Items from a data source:
########################################

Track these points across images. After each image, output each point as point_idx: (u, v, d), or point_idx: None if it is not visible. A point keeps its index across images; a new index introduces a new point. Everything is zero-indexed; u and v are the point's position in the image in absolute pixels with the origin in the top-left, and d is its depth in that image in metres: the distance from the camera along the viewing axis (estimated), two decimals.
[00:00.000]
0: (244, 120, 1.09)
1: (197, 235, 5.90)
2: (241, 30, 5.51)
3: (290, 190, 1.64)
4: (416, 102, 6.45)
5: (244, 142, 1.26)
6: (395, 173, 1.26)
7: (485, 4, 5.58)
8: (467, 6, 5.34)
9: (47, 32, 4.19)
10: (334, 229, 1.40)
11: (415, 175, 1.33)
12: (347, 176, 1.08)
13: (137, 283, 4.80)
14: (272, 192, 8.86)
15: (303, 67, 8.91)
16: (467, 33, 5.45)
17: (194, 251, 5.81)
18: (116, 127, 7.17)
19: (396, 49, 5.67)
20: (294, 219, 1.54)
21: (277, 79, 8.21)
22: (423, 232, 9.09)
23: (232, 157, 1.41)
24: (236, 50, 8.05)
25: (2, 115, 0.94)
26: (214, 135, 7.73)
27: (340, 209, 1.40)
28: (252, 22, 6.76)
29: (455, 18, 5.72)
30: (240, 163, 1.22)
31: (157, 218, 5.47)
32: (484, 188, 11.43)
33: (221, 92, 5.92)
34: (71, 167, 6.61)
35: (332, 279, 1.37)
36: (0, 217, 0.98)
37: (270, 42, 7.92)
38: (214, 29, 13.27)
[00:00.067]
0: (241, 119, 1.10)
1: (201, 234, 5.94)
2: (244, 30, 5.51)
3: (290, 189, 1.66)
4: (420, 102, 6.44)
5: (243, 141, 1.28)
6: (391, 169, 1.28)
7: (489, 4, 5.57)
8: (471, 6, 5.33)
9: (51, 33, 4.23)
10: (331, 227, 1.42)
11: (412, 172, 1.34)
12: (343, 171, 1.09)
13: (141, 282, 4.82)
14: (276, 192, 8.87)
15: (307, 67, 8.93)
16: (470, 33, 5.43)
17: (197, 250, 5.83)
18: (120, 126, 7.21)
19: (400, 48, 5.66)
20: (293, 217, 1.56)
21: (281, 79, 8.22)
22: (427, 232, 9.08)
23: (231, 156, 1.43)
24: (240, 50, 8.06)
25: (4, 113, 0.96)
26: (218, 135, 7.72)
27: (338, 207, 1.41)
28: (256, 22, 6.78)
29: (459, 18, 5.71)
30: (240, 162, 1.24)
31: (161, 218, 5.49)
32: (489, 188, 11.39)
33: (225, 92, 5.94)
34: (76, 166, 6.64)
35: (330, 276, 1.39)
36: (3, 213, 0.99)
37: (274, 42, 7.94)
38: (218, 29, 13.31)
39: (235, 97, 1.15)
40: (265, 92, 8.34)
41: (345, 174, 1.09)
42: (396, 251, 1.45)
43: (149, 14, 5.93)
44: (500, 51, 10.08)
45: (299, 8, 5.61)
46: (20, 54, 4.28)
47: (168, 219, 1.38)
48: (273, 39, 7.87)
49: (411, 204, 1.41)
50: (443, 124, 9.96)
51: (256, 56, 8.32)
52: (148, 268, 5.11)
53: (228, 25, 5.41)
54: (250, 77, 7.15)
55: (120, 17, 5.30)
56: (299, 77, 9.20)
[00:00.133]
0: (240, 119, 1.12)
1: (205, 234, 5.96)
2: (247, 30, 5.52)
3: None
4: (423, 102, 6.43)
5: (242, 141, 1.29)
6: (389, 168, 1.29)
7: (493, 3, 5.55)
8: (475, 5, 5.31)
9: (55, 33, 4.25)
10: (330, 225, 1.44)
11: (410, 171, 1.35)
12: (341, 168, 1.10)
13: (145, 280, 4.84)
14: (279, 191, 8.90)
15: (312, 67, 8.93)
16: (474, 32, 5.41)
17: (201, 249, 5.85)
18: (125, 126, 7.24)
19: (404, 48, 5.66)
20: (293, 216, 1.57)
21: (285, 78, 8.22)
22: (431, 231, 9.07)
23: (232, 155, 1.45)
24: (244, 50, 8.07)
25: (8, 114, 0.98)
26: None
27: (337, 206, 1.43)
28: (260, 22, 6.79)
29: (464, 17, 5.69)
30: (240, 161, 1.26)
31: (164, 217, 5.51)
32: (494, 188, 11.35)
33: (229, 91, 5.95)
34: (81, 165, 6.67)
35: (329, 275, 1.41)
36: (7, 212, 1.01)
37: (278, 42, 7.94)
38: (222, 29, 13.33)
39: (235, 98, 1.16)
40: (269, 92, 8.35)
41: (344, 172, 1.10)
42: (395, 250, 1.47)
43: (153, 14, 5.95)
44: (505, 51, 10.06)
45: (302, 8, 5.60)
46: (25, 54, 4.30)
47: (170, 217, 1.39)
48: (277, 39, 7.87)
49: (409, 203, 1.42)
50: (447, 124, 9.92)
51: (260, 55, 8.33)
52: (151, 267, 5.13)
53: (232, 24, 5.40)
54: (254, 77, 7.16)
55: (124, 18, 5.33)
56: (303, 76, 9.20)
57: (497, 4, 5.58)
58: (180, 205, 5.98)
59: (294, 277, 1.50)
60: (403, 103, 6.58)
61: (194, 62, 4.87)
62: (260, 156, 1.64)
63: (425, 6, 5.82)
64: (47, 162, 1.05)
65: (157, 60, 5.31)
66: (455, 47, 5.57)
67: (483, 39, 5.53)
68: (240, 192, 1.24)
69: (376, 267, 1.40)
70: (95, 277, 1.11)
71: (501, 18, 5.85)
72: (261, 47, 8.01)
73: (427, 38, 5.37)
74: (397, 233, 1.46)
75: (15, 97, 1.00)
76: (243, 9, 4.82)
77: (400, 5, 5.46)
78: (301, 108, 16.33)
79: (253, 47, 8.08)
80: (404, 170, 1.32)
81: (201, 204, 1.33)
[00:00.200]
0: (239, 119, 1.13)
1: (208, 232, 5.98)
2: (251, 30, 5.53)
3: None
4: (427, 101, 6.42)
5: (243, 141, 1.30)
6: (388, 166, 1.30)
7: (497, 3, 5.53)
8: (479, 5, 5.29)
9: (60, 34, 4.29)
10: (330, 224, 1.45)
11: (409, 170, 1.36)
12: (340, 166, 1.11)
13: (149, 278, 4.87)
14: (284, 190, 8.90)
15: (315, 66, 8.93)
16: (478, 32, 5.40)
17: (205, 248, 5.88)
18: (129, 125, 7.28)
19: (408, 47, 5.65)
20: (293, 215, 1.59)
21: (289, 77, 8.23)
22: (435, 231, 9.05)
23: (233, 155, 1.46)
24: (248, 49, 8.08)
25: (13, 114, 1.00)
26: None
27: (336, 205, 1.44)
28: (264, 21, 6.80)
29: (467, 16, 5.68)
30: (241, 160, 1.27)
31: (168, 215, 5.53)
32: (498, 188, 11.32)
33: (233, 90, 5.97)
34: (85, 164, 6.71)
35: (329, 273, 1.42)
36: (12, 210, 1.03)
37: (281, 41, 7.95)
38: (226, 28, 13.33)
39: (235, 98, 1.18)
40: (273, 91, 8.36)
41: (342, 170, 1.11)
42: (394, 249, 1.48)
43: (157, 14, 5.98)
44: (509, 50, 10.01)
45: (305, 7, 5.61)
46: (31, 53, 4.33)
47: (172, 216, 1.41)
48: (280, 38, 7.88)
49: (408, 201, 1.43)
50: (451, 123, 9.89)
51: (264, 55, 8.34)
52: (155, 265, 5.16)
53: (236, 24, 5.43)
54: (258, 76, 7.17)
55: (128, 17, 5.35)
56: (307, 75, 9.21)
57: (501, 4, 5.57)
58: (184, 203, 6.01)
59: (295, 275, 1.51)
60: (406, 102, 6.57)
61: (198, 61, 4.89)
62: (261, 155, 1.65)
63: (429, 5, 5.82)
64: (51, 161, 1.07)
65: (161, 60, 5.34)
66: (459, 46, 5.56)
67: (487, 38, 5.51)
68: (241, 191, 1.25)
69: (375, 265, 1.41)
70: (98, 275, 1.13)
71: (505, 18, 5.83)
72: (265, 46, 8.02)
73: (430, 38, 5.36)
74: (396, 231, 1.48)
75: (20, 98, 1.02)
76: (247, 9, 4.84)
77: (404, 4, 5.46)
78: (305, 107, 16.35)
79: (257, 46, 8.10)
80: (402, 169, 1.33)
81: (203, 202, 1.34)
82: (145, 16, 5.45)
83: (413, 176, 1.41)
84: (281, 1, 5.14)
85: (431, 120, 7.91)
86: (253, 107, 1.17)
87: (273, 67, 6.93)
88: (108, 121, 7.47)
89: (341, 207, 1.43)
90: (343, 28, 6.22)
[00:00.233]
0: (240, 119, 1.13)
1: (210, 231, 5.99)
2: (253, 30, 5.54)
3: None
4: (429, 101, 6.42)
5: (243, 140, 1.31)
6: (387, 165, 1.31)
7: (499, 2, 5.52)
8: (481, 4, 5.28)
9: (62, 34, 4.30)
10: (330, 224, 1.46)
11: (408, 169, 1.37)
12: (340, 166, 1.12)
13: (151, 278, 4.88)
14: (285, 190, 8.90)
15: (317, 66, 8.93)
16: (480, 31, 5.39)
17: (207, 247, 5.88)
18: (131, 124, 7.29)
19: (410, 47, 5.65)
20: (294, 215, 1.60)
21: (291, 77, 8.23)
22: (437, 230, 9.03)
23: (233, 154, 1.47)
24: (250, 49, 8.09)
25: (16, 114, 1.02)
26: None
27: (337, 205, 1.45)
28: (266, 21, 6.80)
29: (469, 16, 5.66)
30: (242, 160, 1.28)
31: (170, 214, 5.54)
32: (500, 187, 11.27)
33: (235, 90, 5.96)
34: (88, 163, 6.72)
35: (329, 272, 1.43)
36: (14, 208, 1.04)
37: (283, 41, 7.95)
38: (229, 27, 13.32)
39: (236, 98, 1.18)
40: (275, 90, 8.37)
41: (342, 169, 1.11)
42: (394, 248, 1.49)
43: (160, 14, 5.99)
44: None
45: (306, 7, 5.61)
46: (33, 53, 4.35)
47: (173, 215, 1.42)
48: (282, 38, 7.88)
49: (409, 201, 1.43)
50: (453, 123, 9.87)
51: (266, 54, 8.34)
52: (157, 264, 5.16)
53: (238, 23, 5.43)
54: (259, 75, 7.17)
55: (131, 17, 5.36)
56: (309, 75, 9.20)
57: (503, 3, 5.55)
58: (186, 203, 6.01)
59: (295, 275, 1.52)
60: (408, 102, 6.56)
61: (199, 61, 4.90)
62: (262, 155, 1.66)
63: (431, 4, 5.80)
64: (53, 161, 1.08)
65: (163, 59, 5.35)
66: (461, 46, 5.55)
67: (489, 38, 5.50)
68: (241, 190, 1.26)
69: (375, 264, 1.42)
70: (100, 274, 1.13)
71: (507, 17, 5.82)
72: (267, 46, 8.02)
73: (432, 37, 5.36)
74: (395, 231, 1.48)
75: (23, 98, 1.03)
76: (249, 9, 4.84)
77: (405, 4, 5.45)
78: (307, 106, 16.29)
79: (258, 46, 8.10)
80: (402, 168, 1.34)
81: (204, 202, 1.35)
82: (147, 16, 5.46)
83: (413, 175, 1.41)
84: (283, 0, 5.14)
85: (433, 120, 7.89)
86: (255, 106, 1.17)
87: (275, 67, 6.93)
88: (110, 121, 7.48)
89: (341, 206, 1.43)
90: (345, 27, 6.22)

########################################

— Requirement —
Emit an exact copy of the lines spanning the start of the records to the line containing "44: (500, 51, 10.08)", inclusive, and no other output.

— Output below —
Track these points across images. After each image, output each point as point_idx: (u, v, d), or point_idx: None if it is not visible. A point keeps its index across images; a new index introduces a new point. Everything is zero-indexed; u and v are the point's position in the image in absolute pixels with the origin in the top-left, and d is its depth in that image in metres: the distance from the camera along the viewing axis (estimated), two decimals.
[00:00.000]
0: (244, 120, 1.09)
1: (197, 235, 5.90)
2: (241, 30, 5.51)
3: (290, 190, 1.64)
4: (416, 102, 6.45)
5: (244, 142, 1.26)
6: (395, 173, 1.26)
7: (485, 4, 5.58)
8: (467, 6, 5.34)
9: (47, 32, 4.19)
10: (334, 229, 1.40)
11: (415, 175, 1.33)
12: (347, 176, 1.08)
13: (137, 283, 4.80)
14: (272, 192, 8.86)
15: (303, 67, 8.91)
16: (467, 33, 5.45)
17: (194, 251, 5.81)
18: (116, 127, 7.17)
19: (396, 49, 5.67)
20: (294, 219, 1.54)
21: (277, 79, 8.21)
22: (423, 232, 9.09)
23: (232, 157, 1.41)
24: (236, 50, 8.05)
25: (2, 115, 0.94)
26: (214, 135, 7.73)
27: (340, 209, 1.40)
28: (252, 22, 6.76)
29: (455, 18, 5.72)
30: (240, 163, 1.22)
31: (157, 218, 5.47)
32: (484, 188, 11.43)
33: (221, 92, 5.92)
34: (71, 167, 6.61)
35: (332, 279, 1.37)
36: (0, 217, 0.98)
37: (270, 42, 7.92)
38: (214, 29, 13.27)
[00:00.067]
0: (241, 119, 1.10)
1: (201, 234, 5.94)
2: (244, 30, 5.51)
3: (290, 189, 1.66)
4: (420, 102, 6.44)
5: (243, 141, 1.28)
6: (391, 169, 1.28)
7: (489, 4, 5.57)
8: (471, 6, 5.33)
9: (51, 33, 4.23)
10: (331, 227, 1.42)
11: (412, 172, 1.34)
12: (343, 171, 1.09)
13: (141, 282, 4.82)
14: (276, 192, 8.87)
15: (307, 67, 8.93)
16: (470, 33, 5.43)
17: (197, 250, 5.83)
18: (120, 126, 7.21)
19: (400, 48, 5.66)
20: (293, 217, 1.56)
21: (281, 79, 8.22)
22: (427, 232, 9.08)
23: (231, 156, 1.43)
24: (240, 50, 8.06)
25: (4, 113, 0.96)
26: (218, 135, 7.72)
27: (338, 207, 1.41)
28: (256, 22, 6.78)
29: (459, 18, 5.71)
30: (240, 162, 1.24)
31: (161, 218, 5.49)
32: (489, 188, 11.39)
33: (225, 92, 5.94)
34: (76, 166, 6.64)
35: (330, 276, 1.39)
36: (3, 213, 0.99)
37: (274, 42, 7.94)
38: (218, 29, 13.31)
39: (235, 97, 1.15)
40: (265, 92, 8.34)
41: (345, 174, 1.09)
42: (396, 251, 1.45)
43: (149, 14, 5.93)
44: (500, 51, 10.08)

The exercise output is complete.